#### [PAGE EXTRACT]
···
There's no real concept of "dereferencing" an object, because .NET
doesn't do reference counting.
Otherwise theres a potential for circular references that the GC can't
handle.

The GC can handle circular references just fine. It uses mark and
sweep, not reference counting.

Jon
 
The answer to this question is tied to the usage of Capacity. If you
store a thousand items and then make a new list a do the same thing
without setting capacity on either list, refilling will be twice as
fast as making a new list simply because the memory is already
allocated for a thousand items. In general clearing and then refilling
should save you an allocation unless your are adding more items than
the existing set contained.
 
Patrick Steele said:
As you develop your app, keep testing it for your desired performance
benchmarks (speed, memory usage, etc...) Wait until you start to
actually see a problem to fix it.

That's exactly why Pacman once run on a Comodore 64 with almost no CPU
and/or memory and that when it's developped today it takes a Core2Duo 2.8Ghz
to run it with 1Gb RAM and a 256Mb video card... Well, I push it up a bit,
but you know what I mean... Some programmers don't care about their code's
performance anymore. Yes it's a bit stupid to overoptimize, but it's
extremely important to use the right way first and not wait to see problems
appear before fixing them. If you can do it right at once, do it right. I
like to do things right once and never touch it again because I know it's
the best way possible. Well, it's my way of thinking, you're free to agree
or not...

pamela fluente said:
In such cases, where it is functionally "equivalent", and I can
choose, what is more advisable ?

It's better to clear a collection and reuse it. Or just instantiate a
brand new one leaving the old
one to the GC ?

As for the question of Pamela, I've seen with experience that the clear is
often slower when you have a lot of items in the collection, but if you only
have a few, go for the clear... Actually, try to estimate the item count
you will have in the collection at any time and test it to use the most
effective way.

I hope it helps

ThunderMusic
 
Pamela,

Did you ever try to avoid Class scope or even more try to avoid
Static/Shared members.

It will help you to make more maintanable programs in an OOP way.

Cor
 
For those who ask why I have send this twice, something strange was
happening, all my answers to the VB net newsgroup from today were gone, when
I opened this I saw later that this one had arived the C# newsgroup however
never the VB languages newsgroup.

Sorry for that,

Cor
 
The answer to this question is tied to the usage of Capacity. If you
store a thousand items and then make a new list a do the same thing
without setting capacity on either list, refilling will be twice as
fast as making a new list simply because the memory is already
allocated for a thousand items. In general clearing and then refilling
should save you an allocation unless your are adding more items than
the existing set contained.

The answer to this question is tied to the usage of Capacity. If you
store a thousand items and then make a new list a do the same thing
without setting capacity on either list, refilling will be twice as
fast as making a new list simply because the memory is already
allocated for a thousand items. In general clearing and then refilling
should save you an allocation unless your are adding more items than
the existing set contained.

It does depend on the context. However, I have found that clearing is
almost always preferable, if it is possible. However, it makes the
code longer, typically.

One way to think of it is the comparison of memory allocation/
deallocation to changing the size (assigning a member to 0) with other
values. I have found that systems under stress typically end up having
a lot of page faults when simple memory reuse is overlooked. However,
on systems with lots of free memory, or lots of user interaction,
letting the GC handle the orphaned memory is easier to write and read.
···
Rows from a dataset
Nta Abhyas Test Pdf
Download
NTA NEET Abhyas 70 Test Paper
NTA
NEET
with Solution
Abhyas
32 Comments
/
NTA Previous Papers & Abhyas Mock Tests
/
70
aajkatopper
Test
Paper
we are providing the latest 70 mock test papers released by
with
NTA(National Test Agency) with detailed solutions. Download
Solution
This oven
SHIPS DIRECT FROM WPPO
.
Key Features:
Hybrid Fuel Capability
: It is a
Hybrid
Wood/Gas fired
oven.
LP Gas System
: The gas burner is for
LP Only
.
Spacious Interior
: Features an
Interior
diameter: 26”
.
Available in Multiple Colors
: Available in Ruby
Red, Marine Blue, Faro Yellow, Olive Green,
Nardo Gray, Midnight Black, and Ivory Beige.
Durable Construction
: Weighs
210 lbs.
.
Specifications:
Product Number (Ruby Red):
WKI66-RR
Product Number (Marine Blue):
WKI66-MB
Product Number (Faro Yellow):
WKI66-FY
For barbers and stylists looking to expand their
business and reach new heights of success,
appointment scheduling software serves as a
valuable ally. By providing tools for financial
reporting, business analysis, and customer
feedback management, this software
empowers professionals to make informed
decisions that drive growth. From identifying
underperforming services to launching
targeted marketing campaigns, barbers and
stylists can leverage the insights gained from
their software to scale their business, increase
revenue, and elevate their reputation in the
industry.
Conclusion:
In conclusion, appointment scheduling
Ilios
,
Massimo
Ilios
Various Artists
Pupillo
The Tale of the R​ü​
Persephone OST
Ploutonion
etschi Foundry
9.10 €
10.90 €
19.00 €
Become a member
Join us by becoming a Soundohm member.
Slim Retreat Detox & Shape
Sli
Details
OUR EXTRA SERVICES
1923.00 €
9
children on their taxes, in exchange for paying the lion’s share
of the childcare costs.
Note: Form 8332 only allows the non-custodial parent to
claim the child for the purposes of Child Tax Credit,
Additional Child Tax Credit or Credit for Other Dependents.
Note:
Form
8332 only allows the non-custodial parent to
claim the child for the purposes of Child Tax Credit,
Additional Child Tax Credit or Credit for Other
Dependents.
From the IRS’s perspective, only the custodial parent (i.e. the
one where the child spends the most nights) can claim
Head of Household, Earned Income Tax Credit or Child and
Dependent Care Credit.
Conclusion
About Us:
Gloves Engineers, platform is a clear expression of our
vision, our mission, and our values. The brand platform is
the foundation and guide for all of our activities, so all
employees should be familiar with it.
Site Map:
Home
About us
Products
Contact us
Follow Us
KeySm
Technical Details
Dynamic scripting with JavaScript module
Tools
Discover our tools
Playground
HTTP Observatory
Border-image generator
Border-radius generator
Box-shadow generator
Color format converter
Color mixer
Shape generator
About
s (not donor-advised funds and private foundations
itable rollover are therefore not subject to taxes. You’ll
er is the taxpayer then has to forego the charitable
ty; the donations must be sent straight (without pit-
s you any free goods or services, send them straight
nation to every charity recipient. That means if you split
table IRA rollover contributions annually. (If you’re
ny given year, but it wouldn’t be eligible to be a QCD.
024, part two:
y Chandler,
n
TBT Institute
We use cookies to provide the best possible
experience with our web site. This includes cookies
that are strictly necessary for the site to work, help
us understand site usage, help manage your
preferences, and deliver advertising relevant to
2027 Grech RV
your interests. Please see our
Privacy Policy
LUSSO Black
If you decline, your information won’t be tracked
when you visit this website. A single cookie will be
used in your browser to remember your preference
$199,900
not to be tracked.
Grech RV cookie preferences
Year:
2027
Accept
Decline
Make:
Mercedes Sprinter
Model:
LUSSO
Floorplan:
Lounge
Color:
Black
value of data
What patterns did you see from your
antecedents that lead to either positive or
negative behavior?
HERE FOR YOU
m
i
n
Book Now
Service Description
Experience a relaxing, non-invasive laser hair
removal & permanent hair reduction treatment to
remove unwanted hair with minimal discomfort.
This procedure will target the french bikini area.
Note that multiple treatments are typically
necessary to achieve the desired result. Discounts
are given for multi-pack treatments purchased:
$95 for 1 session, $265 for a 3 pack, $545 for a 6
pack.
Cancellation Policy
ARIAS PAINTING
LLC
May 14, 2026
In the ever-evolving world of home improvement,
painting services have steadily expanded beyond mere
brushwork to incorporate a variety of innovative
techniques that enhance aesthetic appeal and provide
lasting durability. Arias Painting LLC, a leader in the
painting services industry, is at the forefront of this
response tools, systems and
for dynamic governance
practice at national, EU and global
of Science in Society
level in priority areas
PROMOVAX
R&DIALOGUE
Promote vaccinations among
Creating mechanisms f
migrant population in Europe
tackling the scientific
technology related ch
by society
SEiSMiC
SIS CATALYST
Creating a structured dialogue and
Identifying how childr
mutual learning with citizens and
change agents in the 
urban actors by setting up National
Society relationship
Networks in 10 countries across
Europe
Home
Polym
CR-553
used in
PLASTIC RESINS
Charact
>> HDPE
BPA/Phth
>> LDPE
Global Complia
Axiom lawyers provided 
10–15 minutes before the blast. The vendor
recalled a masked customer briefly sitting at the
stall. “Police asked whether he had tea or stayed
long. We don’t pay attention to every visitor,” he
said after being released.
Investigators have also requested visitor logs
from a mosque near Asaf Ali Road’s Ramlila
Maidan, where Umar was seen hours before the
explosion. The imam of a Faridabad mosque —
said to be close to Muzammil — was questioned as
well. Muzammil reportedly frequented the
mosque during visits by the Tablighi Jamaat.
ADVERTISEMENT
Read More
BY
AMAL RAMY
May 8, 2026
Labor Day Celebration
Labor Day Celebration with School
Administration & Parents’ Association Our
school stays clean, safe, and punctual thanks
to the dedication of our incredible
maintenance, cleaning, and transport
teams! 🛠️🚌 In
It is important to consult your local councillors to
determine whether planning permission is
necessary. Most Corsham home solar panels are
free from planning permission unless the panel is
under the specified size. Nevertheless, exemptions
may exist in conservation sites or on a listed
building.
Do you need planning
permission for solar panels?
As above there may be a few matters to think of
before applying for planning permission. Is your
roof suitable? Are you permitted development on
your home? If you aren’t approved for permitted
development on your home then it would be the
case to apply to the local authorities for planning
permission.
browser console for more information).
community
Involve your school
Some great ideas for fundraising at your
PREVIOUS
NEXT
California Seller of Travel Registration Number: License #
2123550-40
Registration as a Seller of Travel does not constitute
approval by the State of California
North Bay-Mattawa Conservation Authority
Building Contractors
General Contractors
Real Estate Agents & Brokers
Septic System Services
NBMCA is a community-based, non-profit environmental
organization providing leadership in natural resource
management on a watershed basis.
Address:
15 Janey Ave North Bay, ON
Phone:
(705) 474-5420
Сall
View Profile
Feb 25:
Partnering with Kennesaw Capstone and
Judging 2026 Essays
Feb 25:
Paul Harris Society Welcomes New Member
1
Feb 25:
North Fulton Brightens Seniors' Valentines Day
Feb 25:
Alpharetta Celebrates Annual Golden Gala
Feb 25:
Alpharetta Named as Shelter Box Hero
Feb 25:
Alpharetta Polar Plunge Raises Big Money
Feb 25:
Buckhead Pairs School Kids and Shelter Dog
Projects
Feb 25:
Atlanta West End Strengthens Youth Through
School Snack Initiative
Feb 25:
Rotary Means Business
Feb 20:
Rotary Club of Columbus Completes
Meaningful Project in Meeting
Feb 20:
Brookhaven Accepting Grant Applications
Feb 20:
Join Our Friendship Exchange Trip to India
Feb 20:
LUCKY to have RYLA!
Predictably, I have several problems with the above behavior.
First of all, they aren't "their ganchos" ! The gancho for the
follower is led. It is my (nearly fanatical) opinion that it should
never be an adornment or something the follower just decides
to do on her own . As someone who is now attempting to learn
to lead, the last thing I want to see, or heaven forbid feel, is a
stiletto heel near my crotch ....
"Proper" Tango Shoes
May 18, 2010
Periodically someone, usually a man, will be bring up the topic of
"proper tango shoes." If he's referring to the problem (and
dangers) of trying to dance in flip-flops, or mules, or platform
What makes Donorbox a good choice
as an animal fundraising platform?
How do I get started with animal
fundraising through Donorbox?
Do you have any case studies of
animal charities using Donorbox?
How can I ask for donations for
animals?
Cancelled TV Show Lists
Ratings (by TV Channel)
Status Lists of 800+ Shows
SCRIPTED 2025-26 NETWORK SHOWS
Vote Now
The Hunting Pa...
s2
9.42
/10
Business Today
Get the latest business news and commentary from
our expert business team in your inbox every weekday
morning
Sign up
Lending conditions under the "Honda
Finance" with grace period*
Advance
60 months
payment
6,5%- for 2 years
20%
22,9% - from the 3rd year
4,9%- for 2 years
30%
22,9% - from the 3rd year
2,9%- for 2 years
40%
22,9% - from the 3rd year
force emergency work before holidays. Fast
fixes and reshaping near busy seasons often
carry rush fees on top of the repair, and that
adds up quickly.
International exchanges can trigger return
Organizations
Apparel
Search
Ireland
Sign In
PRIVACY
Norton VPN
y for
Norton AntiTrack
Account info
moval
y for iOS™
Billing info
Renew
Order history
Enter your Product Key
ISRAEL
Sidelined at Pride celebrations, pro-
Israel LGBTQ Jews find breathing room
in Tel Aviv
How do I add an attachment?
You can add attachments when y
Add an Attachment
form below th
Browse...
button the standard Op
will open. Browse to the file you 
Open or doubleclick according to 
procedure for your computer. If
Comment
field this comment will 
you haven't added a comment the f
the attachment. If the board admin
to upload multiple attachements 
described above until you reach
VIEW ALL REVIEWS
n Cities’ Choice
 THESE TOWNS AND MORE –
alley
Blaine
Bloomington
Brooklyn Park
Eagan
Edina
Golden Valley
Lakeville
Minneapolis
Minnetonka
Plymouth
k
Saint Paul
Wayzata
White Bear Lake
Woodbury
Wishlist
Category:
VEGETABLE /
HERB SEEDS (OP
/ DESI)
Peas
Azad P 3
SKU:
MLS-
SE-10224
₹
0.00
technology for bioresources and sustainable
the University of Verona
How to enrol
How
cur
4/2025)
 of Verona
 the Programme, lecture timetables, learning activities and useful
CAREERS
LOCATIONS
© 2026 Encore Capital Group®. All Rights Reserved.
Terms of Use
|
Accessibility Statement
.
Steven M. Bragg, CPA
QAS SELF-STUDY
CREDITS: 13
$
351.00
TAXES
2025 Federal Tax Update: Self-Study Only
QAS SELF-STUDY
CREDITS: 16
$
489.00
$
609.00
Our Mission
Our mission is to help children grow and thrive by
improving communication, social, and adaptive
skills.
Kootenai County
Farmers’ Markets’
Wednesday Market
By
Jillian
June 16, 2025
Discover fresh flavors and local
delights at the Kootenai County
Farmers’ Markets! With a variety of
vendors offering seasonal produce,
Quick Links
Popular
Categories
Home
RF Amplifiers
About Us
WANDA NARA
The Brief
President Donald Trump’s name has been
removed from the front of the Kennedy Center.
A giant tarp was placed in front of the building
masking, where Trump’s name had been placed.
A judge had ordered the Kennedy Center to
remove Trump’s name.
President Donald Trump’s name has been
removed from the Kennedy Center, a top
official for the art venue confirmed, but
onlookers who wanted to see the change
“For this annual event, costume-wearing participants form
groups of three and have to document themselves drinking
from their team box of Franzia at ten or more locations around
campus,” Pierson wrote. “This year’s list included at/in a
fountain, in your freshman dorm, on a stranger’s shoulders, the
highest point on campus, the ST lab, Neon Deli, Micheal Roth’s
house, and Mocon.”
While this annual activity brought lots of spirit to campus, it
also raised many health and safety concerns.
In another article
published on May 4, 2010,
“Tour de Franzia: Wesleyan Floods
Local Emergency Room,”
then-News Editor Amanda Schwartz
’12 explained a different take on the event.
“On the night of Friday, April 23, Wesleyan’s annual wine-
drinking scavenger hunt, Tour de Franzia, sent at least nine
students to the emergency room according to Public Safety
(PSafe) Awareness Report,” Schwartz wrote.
···
#### [WHAT TO DO]
A - In the forum thread, what method does the .NET garbage collector use in place of reference counting?
B - Please echo the stretch of the forum thread from "There's no real" through "not reference counting.".

#### [RESULTS]
A - Mark and sweep.

B -
There's no real concept of "dereferencing" an object, because .NET
doesn't do reference counting.
Otherwise theres a potential for circular references that the GC can't
handle.

The GC can handle circular references just fine. It uses mark and
sweep, not reference counting.